Toutefois, l’authenticité des ossements de l’apôtre saint Jacques fut l’objet d’âpres débats et de recherches approfondies. La translation du corps du disciple de Jésus jusqu’au sol galicien est jugée invraisemblable en raison de sa difficulté et constitue l’une des nombreuses lacunes d’une tradition oscillant sans cesse entre vérité historique et légendes magiques. Bien que des études archéologiques aient prouvé que Compostelle était une nécropole préchrétienne, aucune recherche scientifique n’a été menée pour analyser les ossements conservés entre les murs de la cathédrale. D’ailleurs, dans ce débat complexe, une hypothèse a vu le jour et séduit certains spécialistes : les ossements seraient ceux de Priscilien d’Avila, un évêque accusé d’hérésie.

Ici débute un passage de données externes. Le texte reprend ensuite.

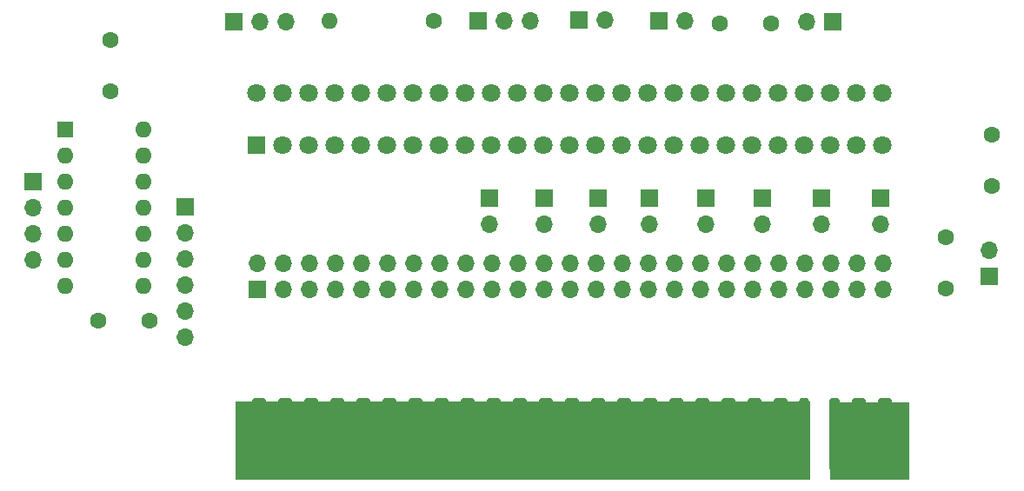
<source format=gbs>
G04 #@! TF.GenerationSoftware,KiCad,Pcbnew,8.0.4*
G04 #@! TF.CreationDate,2024-08-09T20:42:02+03:00*
G04 #@! TF.ProjectId,mpf-ii-bus-adapter,6d70662d-6969-42d6-9275-732d61646170,A*
G04 #@! TF.SameCoordinates,Original*
G04 #@! TF.FileFunction,Soldermask,Bot*
G04 #@! TF.FilePolarity,Negative*
%FSLAX46Y46*%
G04 Gerber Fmt 4.6, Leading zero omitted, Abs format (unit mm)*
G04 Created by KiCad (PCBNEW 8.0.4) date 2024-08-09 20:42:02*
%MOMM*%
%LPD*%
G01*
G04 APERTURE LIST*
G04 Aperture macros list*
%AMRoundRect*
0 Rectangle with rounded corners*
0 $1 Rounding radius*
0 $2 $3 $4 $5 $6 $7 $8 $9 X,Y pos of 4 corners*
0 Add a 4 corners polygon primitive as box body*
4,1,4,$2,$3,$4,$5,$6,$7,$8,$9,$2,$3,0*
0 Add four circle primitives for the rounded corners*
1,1,$1+$1,$2,$3*
1,1,$1+$1,$4,$5*
1,1,$1+$1,$6,$7*
1,1,$1+$1,$8,$9*
0 Add four rect primitives between the rounded corners*
20,1,$1+$1,$2,$3,$4,$5,0*
20,1,$1+$1,$4,$5,$6,$7,0*
20,1,$1+$1,$6,$7,$8,$9,0*
20,1,$1+$1,$8,$9,$2,$3,0*%
G04 Aperture macros list end*
%ADD10C,0.050000*%
%ADD11R,1.700000X1.700000*%
%ADD12O,1.700000X1.700000*%
%ADD13C,1.600000*%
%ADD14R,1.800000X1.800000*%
%ADD15C,1.800000*%
%ADD16O,1.600000X1.600000*%
%ADD17R,1.600000X1.600000*%
%ADD18RoundRect,0.350000X0.350000X3.206000X-0.350000X3.206000X-0.350000X-3.206000X0.350000X-3.206000X0*%
%ADD19RoundRect,0.250000X0.250000X3.306000X-0.250000X3.306000X-0.250000X-3.306000X0.250000X-3.306000X0*%
%ADD20RoundRect,0.235000X0.235000X3.321000X-0.235000X3.321000X-0.235000X-3.321000X0.235000X-3.321000X0*%
G04 APERTURE END LIST*
D10*
X116694000Y-112825000D02*
X172553000Y-112825000D01*
X172553000Y-120318000D01*
X116694000Y-120318000D01*
X116694000Y-112825000D01*
G36*
X116694000Y-112825000D02*
G01*
X172553000Y-112825000D01*
X172553000Y-120318000D01*
X116694000Y-120318000D01*
X116694000Y-112825000D01*
G37*
X174601000Y-112853500D02*
X182260000Y-112853500D01*
X182260000Y-120346500D01*
X174601000Y-120346500D01*
X174601000Y-112853500D01*
G36*
X174601000Y-112853500D02*
G01*
X182260000Y-112853500D01*
X182260000Y-120346500D01*
X174601000Y-120346500D01*
X174601000Y-112853500D01*
G37*
D11*
X116500000Y-75810000D03*
D12*
X119040000Y-75810000D03*
X121580000Y-75810000D03*
D11*
X150110000Y-75640000D03*
D12*
X152650000Y-75640000D03*
D13*
X185870000Y-101800000D03*
X185870000Y-96800000D03*
X168810000Y-76000000D03*
X163810000Y-76000000D03*
X104470000Y-77540000D03*
X104470000Y-82540000D03*
D11*
X141400000Y-93000000D03*
D12*
X141400000Y-95540000D03*
D11*
X111810000Y-93840000D03*
D12*
X111810000Y-96380000D03*
X111810000Y-98920000D03*
X111810000Y-101460000D03*
X111810000Y-104000000D03*
X111810000Y-106540000D03*
D11*
X157000000Y-93000000D03*
D12*
X157000000Y-95540000D03*
D11*
X162500000Y-93000000D03*
D12*
X162500000Y-95540000D03*
D11*
X157930000Y-75710000D03*
D12*
X160470000Y-75710000D03*
D14*
X118690000Y-87840000D03*
D15*
X121230000Y-87840000D03*
X123770000Y-87840000D03*
X126310000Y-87840000D03*
X128850000Y-87840000D03*
X131390000Y-87840000D03*
X133930000Y-87840000D03*
X136470000Y-87840000D03*
X139010000Y-87840000D03*
X141550000Y-87840000D03*
X144090000Y-87840000D03*
X146630000Y-87840000D03*
X149170000Y-87840000D03*
X151710000Y-87840000D03*
X154250000Y-87840000D03*
X156790000Y-87840000D03*
X159330000Y-87840000D03*
X161870000Y-87840000D03*
X164410000Y-87840000D03*
X166950000Y-87840000D03*
X169490000Y-87840000D03*
X172030000Y-87840000D03*
X174570000Y-87840000D03*
X177110000Y-87840000D03*
X179650000Y-87840000D03*
X179650000Y-82760000D03*
X177110000Y-82760000D03*
X174570000Y-82760000D03*
X172030000Y-82760000D03*
X169490000Y-82760000D03*
X166950000Y-82760000D03*
X164410000Y-82760000D03*
X161870000Y-82760000D03*
X159330000Y-82760000D03*
X156790000Y-82760000D03*
X154250000Y-82760000D03*
X151710000Y-82760000D03*
X149170000Y-82760000D03*
X146630000Y-82760000D03*
X144090000Y-82760000D03*
X141550000Y-82760000D03*
X139010000Y-82760000D03*
X136470000Y-82760000D03*
X133930000Y-82760000D03*
X131390000Y-82760000D03*
X128850000Y-82760000D03*
X126310000Y-82760000D03*
X123770000Y-82760000D03*
X121230000Y-82760000D03*
X118690000Y-82760000D03*
D13*
X108340000Y-104910000D03*
X103340000Y-104910000D03*
D11*
X118820000Y-101830000D03*
D12*
X118820000Y-99290000D03*
X121360000Y-101830000D03*
X121360000Y-99290000D03*
X123900000Y-101830000D03*
X123900000Y-99290000D03*
X126440000Y-101830000D03*
X126440000Y-99290000D03*
X128980000Y-101830000D03*
X128980000Y-99290000D03*
X131520000Y-101830000D03*
X131520000Y-99290000D03*
X134060000Y-101830000D03*
X134060000Y-99290000D03*
X136600000Y-101830000D03*
X136600000Y-99290000D03*
X139140000Y-101830000D03*
X139140000Y-99290000D03*
X141680000Y-101830000D03*
X141680000Y-99290000D03*
X144220000Y-101830000D03*
X144220000Y-99290000D03*
X146760000Y-101830000D03*
X146760000Y-99290000D03*
X149300000Y-101830000D03*
X149300000Y-99290000D03*
X151840000Y-101830000D03*
X151840000Y-99290000D03*
X154380000Y-101830000D03*
X154380000Y-99290000D03*
X156920000Y-101830000D03*
X156920000Y-99290000D03*
X159460000Y-101830000D03*
X159460000Y-99290000D03*
X162000000Y-101830000D03*
X162000000Y-99290000D03*
X164540000Y-101830000D03*
X164540000Y-99290000D03*
X167080000Y-101830000D03*
X167080000Y-99290000D03*
X169620000Y-101830000D03*
X169620000Y-99290000D03*
X172160000Y-101830000D03*
X172160000Y-99290000D03*
X174700000Y-101830000D03*
X174700000Y-99290000D03*
X177240000Y-101830000D03*
X177240000Y-99290000D03*
X179780000Y-101830000D03*
X179780000Y-99290000D03*
D11*
X96970000Y-91400000D03*
D12*
X96970000Y-93940000D03*
X96970000Y-96480000D03*
X96970000Y-99020000D03*
D11*
X140305000Y-75670000D03*
D12*
X142845000Y-75670000D03*
X145385000Y-75670000D03*
D11*
X152000000Y-93000000D03*
D12*
X152000000Y-95540000D03*
D11*
X179500000Y-93000000D03*
D12*
X179500000Y-95540000D03*
D11*
X190100000Y-100640000D03*
D12*
X190100000Y-98100000D03*
D13*
X190320000Y-91760000D03*
X190320000Y-86760000D03*
D11*
X173750000Y-93000000D03*
D12*
X173750000Y-95540000D03*
D11*
X146750000Y-93000000D03*
D12*
X146750000Y-95540000D03*
D13*
X136000000Y-75740000D03*
D16*
X125840000Y-75740000D03*
D11*
X168000000Y-93000000D03*
D12*
X168000000Y-95540000D03*
D11*
X174860000Y-75830000D03*
D12*
X172320000Y-75830000D03*
D17*
X100090000Y-86295000D03*
D16*
X100090000Y-88835000D03*
X100090000Y-91375000D03*
X100090000Y-93915000D03*
X100090000Y-96455000D03*
X100090000Y-98995000D03*
X100090000Y-101535000D03*
X107710000Y-101535000D03*
X107710000Y-98995000D03*
X107710000Y-96455000D03*
X107710000Y-93915000D03*
X107710000Y-91375000D03*
X107710000Y-88835000D03*
X107710000Y-86295000D03*
D18*
X179940000Y-116000000D03*
X177400000Y-116000000D03*
D19*
X175060000Y-116000000D03*
D20*
X172090000Y-116000000D03*
D18*
X169780000Y-116000000D03*
X167240000Y-116000000D03*
X164700000Y-116000000D03*
X162160000Y-116000000D03*
X159620000Y-116000000D03*
X157080000Y-116000000D03*
X154540000Y-116000000D03*
X152000000Y-116000000D03*
X149460000Y-116000000D03*
X146920000Y-116000000D03*
X144380000Y-116000000D03*
X141840000Y-116000000D03*
X139300000Y-116000000D03*
X136760000Y-116000000D03*
X134220000Y-116000000D03*
X131680000Y-116000000D03*
X129140000Y-116000000D03*
X126600000Y-116000000D03*
X124060000Y-116000000D03*
X121520000Y-116000000D03*
X118980000Y-116000000D03*
M02*

</source>
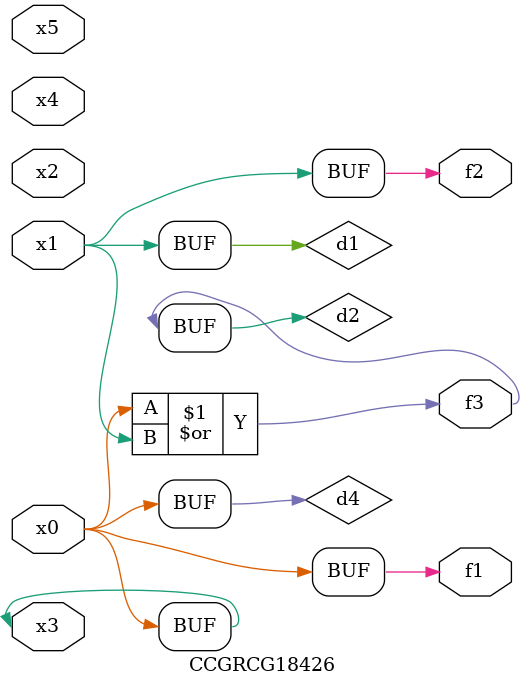
<source format=v>
module CCGRCG18426(
	input x0, x1, x2, x3, x4, x5,
	output f1, f2, f3
);

	wire d1, d2, d3, d4;

	and (d1, x1);
	or (d2, x0, x1);
	nand (d3, x0, x5);
	buf (d4, x0, x3);
	assign f1 = d4;
	assign f2 = d1;
	assign f3 = d2;
endmodule

</source>
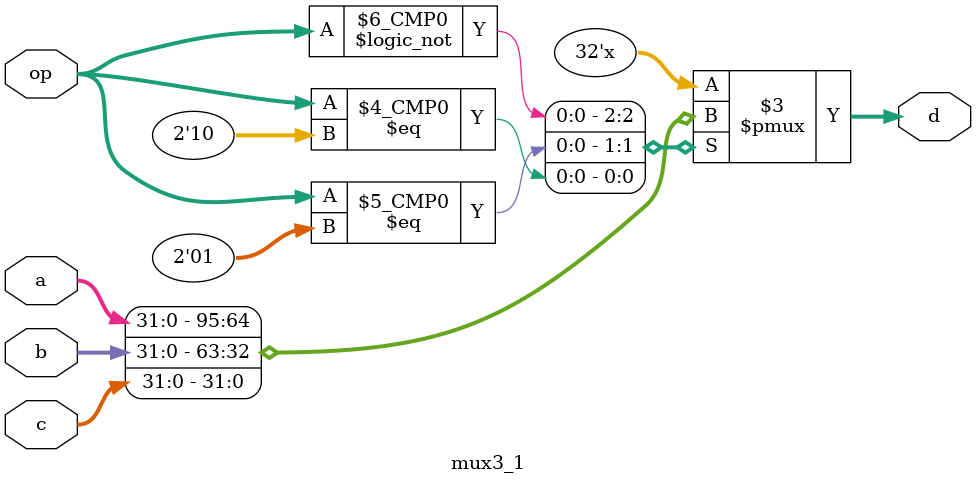
<source format=v>
`timescale 1ns / 1ps


module mux3_1(
    input [31:0]a,
    input [31:0]b,
    input [31:0]c,
    input [1:0]op,
    output reg [31:0]d
    );
    always@(*)begin
        case(op)
            2'b00:d<=a;
            2'b01:d<=b;
            2'b10:d<=c;
            default:d<=32'bX;
        endcase
    end
endmodule

</source>
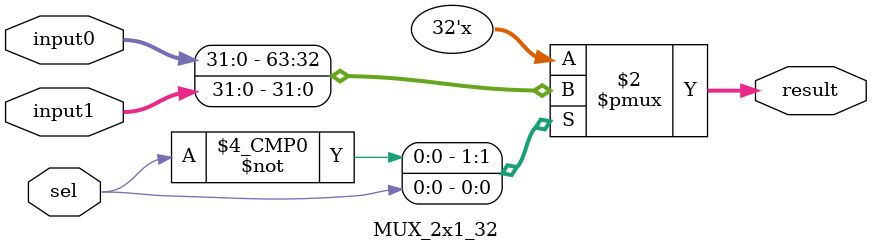
<source format=v>
module MUX_2x1_32(
    input wire [31:0] input0 ,
    input wire [31:0] input1 , 
    input wire sel ,
    output reg [31:0] result  
);

always @(*)begin
    case(sel)
    1'b0:
    begin
        result <= input0;
    end
    1'b1:
    begin
        result <= input1 ; 
    end
endcase
end
endmodule
</source>
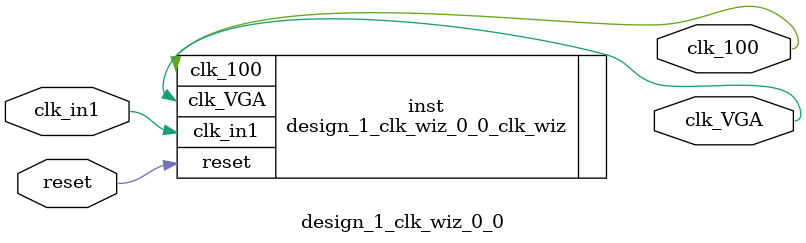
<source format=v>


`timescale 1ps/1ps

(* CORE_GENERATION_INFO = "design_1_clk_wiz_0_0,clk_wiz_v6_0_12_0_0,{component_name=design_1_clk_wiz_0_0,use_phase_alignment=true,use_min_o_jitter=false,use_max_i_jitter=false,use_dyn_phase_shift=false,use_inclk_switchover=false,use_dyn_reconfig=false,enable_axi=0,feedback_source=FDBK_AUTO,PRIMITIVE=MMCM,num_out_clk=2,clkin1_period=8.000,clkin2_period=10.000,use_power_down=false,use_reset=true,use_locked=false,use_inclk_stopped=false,feedback_type=SINGLE,CLOCK_MGR_TYPE=NA,manual_override=false}" *)

module design_1_clk_wiz_0_0 
 (
  // Clock out ports
  output        clk_100,
  output        clk_VGA,
  // Status and control signals
  input         reset,
 // Clock in ports
  input         clk_in1
 );

  design_1_clk_wiz_0_0_clk_wiz inst
  (
  // Clock out ports  
  .clk_100(clk_100),
  .clk_VGA(clk_VGA),
  // Status and control signals               
  .reset(reset), 
 // Clock in ports
  .clk_in1(clk_in1)
  );

endmodule

</source>
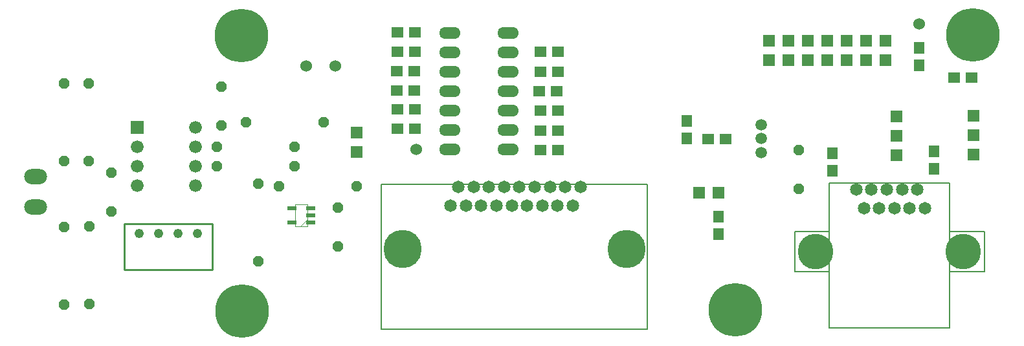
<source format=gbr>
G04 EasyPC Gerber Version 21.0.3 Build 4286 *
G04 #@! TF.Part,Single*
G04 #@! TF.FileFunction,AssemblyDrawing,Top *
G04 #@! TF.FilePolarity,Positive *
%FSLAX35Y35*%
%MOIN*%
G04 #@! TA.AperFunction,ComponentPad*
%AMT78*0 Octagon Pad at angle 0*4,1,8,-0.01077,-0.02600,0.01077,-0.02600,0.02600,-0.01077,0.02600,0.01077,0.01077,0.02600,-0.01077,0.02600,-0.02600,0.01077,-0.02600,-0.01077,-0.01077,-0.02600,0*%
%ADD78T78*%
G04 #@! TA.AperFunction,SMDPad*
%ADD76R,0.05500X0.06000*%
G04 #@! TA.AperFunction,WasherPad*
%ADD26R,0.06000X0.06000*%
G04 #@! TA.AperFunction,ComponentPad*
%ADD80R,0.06600X0.06600*%
G04 #@! TD.AperFunction*
%ADD70C,0.00394*%
%ADD71C,0.00787*%
%ADD18C,0.01000*%
G04 #@! TA.AperFunction,ComponentPad*
%ADD79C,0.04764*%
%ADD77C,0.05945*%
G04 #@! TA.AperFunction,WasherPad*
%ADD28C,0.06000*%
G04 #@! TA.AperFunction,ComponentPad*
%ADD72C,0.06496*%
%ADD81C,0.06600*%
%ADD73C,0.18307*%
%ADD74C,0.19685*%
G04 #@! TA.AperFunction,WasherPad*
%ADD25C,0.27559*%
%ADD27O,0.11000X0.06000*%
%ADD29O,0.11811X0.07874*%
G04 #@! TA.AperFunction,SMDPad*
%ADD82R,0.04724X0.02362*%
%ADD75R,0.06000X0.05500*%
X0Y0D02*
D02*
D18*
X116096Y47691D02*
X70821D01*
Y71313*
X116096*
Y47691*
D02*
D70*
X165112Y69738D02*
X158813D01*
Y81156*
X165112*
Y69738*
Y73478D02*
X161372Y69738D01*
D02*
D71*
X203203Y91687D02*
X340211D01*
Y16884*
X203203*
Y91687*
X433715Y67089D02*
X415998D01*
Y46600*
X433715*
Y92278D02*
X495919D01*
Y17474*
X433715*
Y92278*
X495919Y67089D02*
X513636D01*
Y46600*
X495919*
D02*
D25*
X130959Y168163D03*
X131549Y26234D03*
X385585Y27022D03*
X507829Y168557D03*
D02*
D26*
X190329Y108104D03*
Y118104D03*
X366864Y87061D03*
X376864D03*
X402888Y155545D03*
Y165545D03*
X412888Y155545D03*
Y165545D03*
X422888Y155545D03*
Y165545D03*
X432888Y155545D03*
Y165545D03*
X442888Y155545D03*
Y165545D03*
X452888Y155545D03*
Y165545D03*
X462888Y155545D03*
Y165545D03*
X468557Y106589D03*
Y116589D03*
Y126589D03*
X508026Y106982D03*
Y116982D03*
Y126982D03*
D02*
D27*
X238557Y109600D03*
Y119600D03*
Y129600D03*
Y139600D03*
Y149600D03*
Y159600D03*
Y169600D03*
X268557Y109600D03*
Y119600D03*
Y129600D03*
Y139600D03*
Y149600D03*
Y159600D03*
Y169600D03*
D02*
D28*
X164522Y152514D03*
X179522D03*
X221116Y109600D03*
X479974Y174069D03*
D02*
D29*
X25250Y79896D03*
Y95421D03*
D02*
D72*
X238833Y80467D03*
X242770Y90309D03*
X246707Y80467D03*
X250644Y90309D03*
X254581Y80467D03*
X258518Y90309D03*
X262455Y80467D03*
X266392Y90309D03*
X270329Y80467D03*
X274266Y90309D03*
X278203Y80467D03*
X282140Y90309D03*
X286077Y80467D03*
X290014Y90309D03*
X293951Y80467D03*
X297888Y90309D03*
X301825Y80467D03*
X305762Y90309D03*
X447691Y88931D03*
X451628Y79089D03*
X455565Y88931D03*
X459502Y79089D03*
X463439Y88931D03*
X467376Y79089D03*
X471313Y88931D03*
X475250Y79089D03*
X479187Y88931D03*
X483124Y79089D03*
D02*
D73*
X426825Y56844D03*
X502809D03*
D02*
D74*
X214030Y58222D03*
X329384D03*
D02*
D75*
X211006Y139915D03*
X211183Y149719D03*
X211301Y120230D03*
X211478Y130230D03*
Y169797D03*
X211596Y159856D03*
X220006Y139915D03*
X220183Y149719D03*
X220301Y120230D03*
X220478Y130230D03*
Y169797D03*
X220596Y159856D03*
X284510Y139581D03*
X285002Y109108D03*
Y129581D03*
Y149561D03*
Y159856D03*
X285199Y119305D03*
X293510Y139581D03*
X294002Y109108D03*
Y129581D03*
Y149561D03*
Y159856D03*
X294199Y119305D03*
X371341Y114719D03*
X380341D03*
X498211Y146510D03*
X507211D03*
D02*
D76*
X360289Y115041D03*
Y124041D03*
X376628Y66026D03*
Y75026D03*
X435486Y98604D03*
Y107604D03*
X480171Y152935D03*
Y161935D03*
X487750Y99490D03*
Y108490D03*
D02*
D77*
X398872Y108026D03*
Y115112D03*
Y122199D03*
D02*
D78*
X39620Y103380D03*
Y143380D03*
X39915Y29463D03*
Y69463D03*
X52612Y103380D03*
Y143380D03*
X52809Y29758D03*
Y69758D03*
X64030Y77553D03*
Y97553D03*
X118537Y100742D03*
Y110978D03*
X120624Y121943D03*
Y141943D03*
X133400Y123478D03*
X139719Y51805D03*
Y91805D03*
X150329Y90407D03*
X158537Y100742D03*
Y110978D03*
X173400Y123478D03*
X180860Y59443D03*
Y79443D03*
X190329Y90407D03*
X417967Y89266D03*
Y109266D03*
D02*
D79*
X78459Y66313D03*
X88459D03*
X98459D03*
X108459D03*
D02*
D80*
X77533Y120900D03*
D02*
D81*
Y90900D03*
Y100900D03*
Y110900D03*
X107533Y90900D03*
Y100900D03*
Y110900D03*
Y120900D03*
D02*
D82*
X157041Y71707D03*
Y79187D03*
X166884Y71707D03*
Y75447D03*
Y79187D03*
X0Y0D02*
M02*

</source>
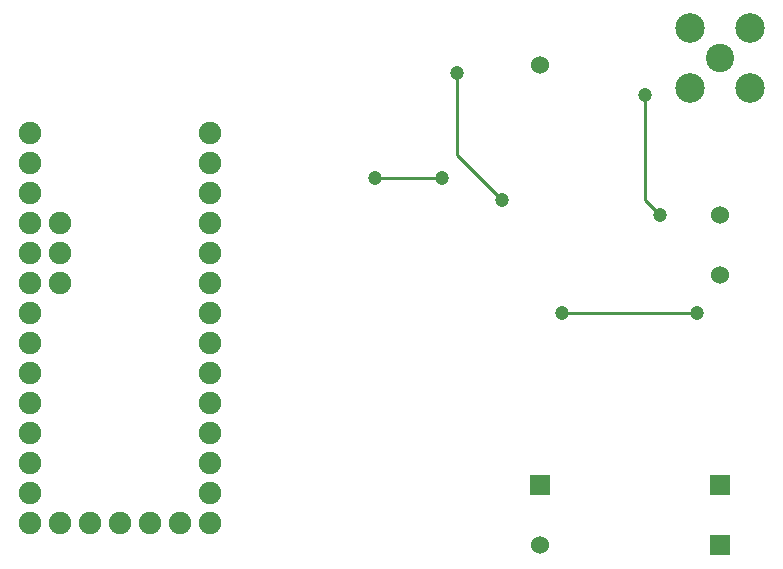
<source format=gbr>
G04 #@! TF.GenerationSoftware,KiCad,Pcbnew,(2017-06-08 revision 33e0758)-master*
G04 #@! TF.CreationDate,2017-06-14T10:18:05-04:00*
G04 #@! TF.ProjectId,attempt-2,617474656D70742D322E6B696361645F,rev?*
G04 #@! TF.FileFunction,Copper,L2,Bot,Signal*
G04 #@! TF.FilePolarity,Positive*
%FSLAX46Y46*%
G04 Gerber Fmt 4.6, Leading zero omitted, Abs format (unit mm)*
G04 Created by KiCad (PCBNEW (2017-06-08 revision 33e0758)-master) date Wednesday, June 14, 2017 'AMt' 10:18:05 AM*
%MOMM*%
%LPD*%
G01*
G04 APERTURE LIST*
%ADD10C,0.100000*%
%ADD11C,1.524000*%
%ADD12C,2.400000*%
%ADD13C,2.500000*%
%ADD14R,1.700000X1.700000*%
%ADD15C,1.900000*%
%ADD16C,1.200000*%
%ADD17C,0.250000*%
G04 APERTURE END LIST*
D10*
D11*
X247650000Y-78740000D03*
X232410000Y-78740000D03*
X232410000Y-73660000D03*
X247650000Y-73660000D03*
X247650000Y-55860000D03*
X247650000Y-50780000D03*
X232410000Y-38080000D03*
D12*
X247650000Y-37465000D03*
D13*
X245110000Y-34925000D03*
X250190000Y-34925000D03*
X250190000Y-40005000D03*
X245110000Y-40005000D03*
D14*
X232410000Y-73660000D03*
X247650000Y-73660000D03*
X247650000Y-78740000D03*
D15*
X191770000Y-51435000D03*
X191770000Y-53975000D03*
X191770000Y-56515000D03*
X201930000Y-76835000D03*
X199390000Y-76835000D03*
X196850000Y-76835000D03*
X191770000Y-76835000D03*
X194310000Y-76835000D03*
X204470000Y-46355000D03*
X204470000Y-48895000D03*
X204470000Y-51435000D03*
X204470000Y-53975000D03*
X204470000Y-56515000D03*
X204470000Y-59055000D03*
X204470000Y-61595000D03*
X204470000Y-64135000D03*
X204470000Y-66675000D03*
X204470000Y-69215000D03*
X204470000Y-71755000D03*
X204470000Y-74295000D03*
X204470000Y-76835000D03*
X189230000Y-76835000D03*
X189230000Y-74295000D03*
X189230000Y-71755000D03*
X189230000Y-69215000D03*
X189230000Y-66675000D03*
X189230000Y-64135000D03*
X189230000Y-61595000D03*
X189230000Y-59055000D03*
X189230000Y-56515000D03*
X189230000Y-53975000D03*
X189230000Y-51435000D03*
X189230000Y-48895000D03*
X189230000Y-46355000D03*
X189230000Y-43815000D03*
X204470000Y-43815000D03*
D16*
X224155000Y-47625000D03*
X218440000Y-47625000D03*
X229235000Y-49530000D03*
X225425000Y-38735000D03*
X242570000Y-50800000D03*
X241300000Y-40640000D03*
X245745000Y-59055000D03*
X234315000Y-59055000D03*
D17*
X218440000Y-47625000D02*
X224155000Y-47625000D01*
X225425000Y-45720000D02*
X229235000Y-49530000D01*
X225425000Y-38735000D02*
X225425000Y-45720000D01*
X241970001Y-50200001D02*
X242570000Y-50800000D01*
X241300000Y-40640000D02*
X241300000Y-49530000D01*
X241300000Y-49530000D02*
X241970001Y-50200001D01*
X234315000Y-59055000D02*
X245745000Y-59055000D01*
M02*

</source>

Mais, l’histoire des ossements de l’Apôtre ne s’arrête pas là. Une fois découvertes et honorées avec la construction d’un temple chrétien, les reliques ne sont pas restées longtemps sur place. Selon la tradition orale, au XVIe siècle un évêque les cacha pour éviter la profanation des pirates fraîchement débarqués sur le port de La Corogne (mai 1589) qui menaçaient de ravager la ville de Compostelle. L’on perd toute trace des ossements de saint Jacques. Des travaux réalisés à la fin du XIXe siècle révèlent une cachette – située dans l’abside, derrière le maître autel — où furent dissimulés des siècles durant les reliques. Celles-ci étaient donc hors de l’édicule construit par les disciples – de 99 centimètres de long et 30 centimètres de large —. En 1884, le pape Léon XIII authentifie officiellement les ossements de saint Jacques.